Mostly Infill With A Chance of Sprawl

Smart Growth Areas in SANDAG's regional plan

Most people pack an umbrella when they know that rain is in the forecast.

A regional transportation plan (RTP) also relies on forecasts—for economic growth, population change, and land use development. The forecast for land use within a regional plan can be confusing. Many assume that the land use assumptions in a regional transportation plan work like the land use policies in a general plan. They don’t.

Instead, the land use forecast in a regional plan is used to help direct transportation investments in a way that will serve the future needs of the region. It informs the financial decision, but it does not regulate. In contrast, a land-use element in a general plan actually controls what zoning can be adopted or what kind of project can be approved.

The introduction of the Sustainable Communities Strategy (SCS) into the RTP did not change this basic construct. For example, if the forecasted development pattern (based on the economy, demographic trends, and local policies) calls for increased housing in transit corridors (which all RTPs do), then the region could get credit for the corresponding GHG emission reductions under their SCS (but see our modeler’s note below). The amount of reduction taken is based on academic research and data that quantifies the reduction.

Of course, as any weather expert knows, it’s difficult to predict the future. Any plan adopted prior to 2010 was unlikely to predict travel options (like Uber, LYFT, or even scooters) that were enabled by smartphones. Similarly, today it’s difficult to know what the effect will be of autonomous vehicles or a fully electric fleet of cars.

As a result, the assumptions in an RTP are a lot like a weather forecast, except that the RTP forecast period is twenty years or more instead of just one to seven days. This extended timeframe creates significant uncertainties in the outer years of the plan, which is part of the reason why federal law requires an RTP to be updated every four or five years. This frequency keeps the underlying planning assumptions as current as possible.

The linkage between land use type and travel choice is well-established. Perhaps the good news is that California’s Metropolitan Planning Organizations are forecasting more infill than ever before. These forecasts are built on thousands of hours of outreach to local jurisdictions and stakeholders to identify community-based visions for growth and revitalization. This grounding assures that the future physical environment (upon which billions of investments will be made) is a “reasonable” assumption (forecast).

Locating more housing units in infill areas near mobility options is one of the most significant GHG emissions reduction strategies. But these are only forecasted projections (albeit based on some pretty good data). The chance remains that “sprawl” development may outperform the forecast. Thus, it is incumbent on all regional stakeholders to stay engaged at the regional and local level to assure that the RTP’s vision for growth and transportation continues to reflect the state, regional, and local goals.

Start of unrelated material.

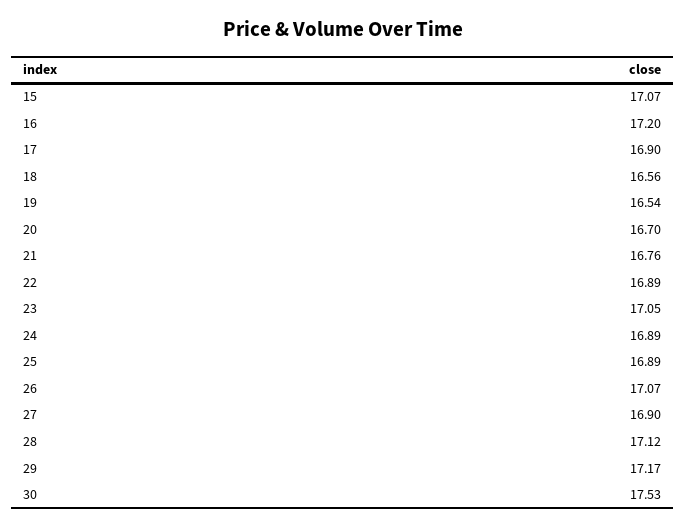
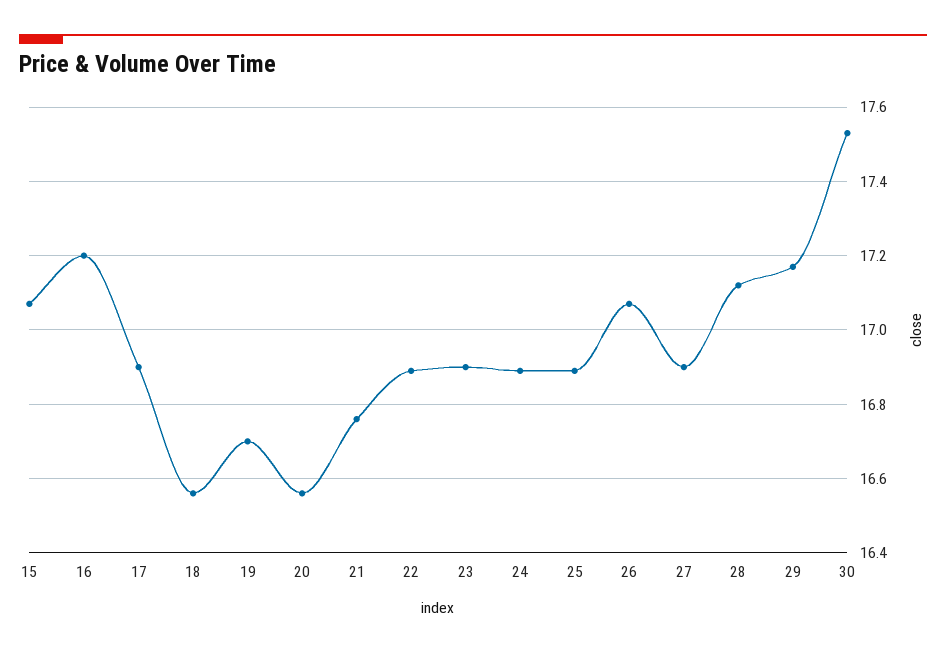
19: 16.54 -> 16.7
20: 16.7 -> 16.55
23: 17.05 -> 16.9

In other words, expect infill; but keep an umbrella handy.

Important Disclaimer from a Transportation Modeler:

Our purpose here was to explain the role of the land use “forecast” within the RTP. But a projected physical environment (land use in terms of general use and density) only partially influences consumer transportation choice. The cost of driving, reductions in congestion, more accessibility to transit, and other factors not mentioned in this article. These other factors—and the cost of driving in particular—are often the dominant factor in transportation choice. In other words, people living in well-located, multi-family units are still likely to drive a lot if the cost of car ownership is small.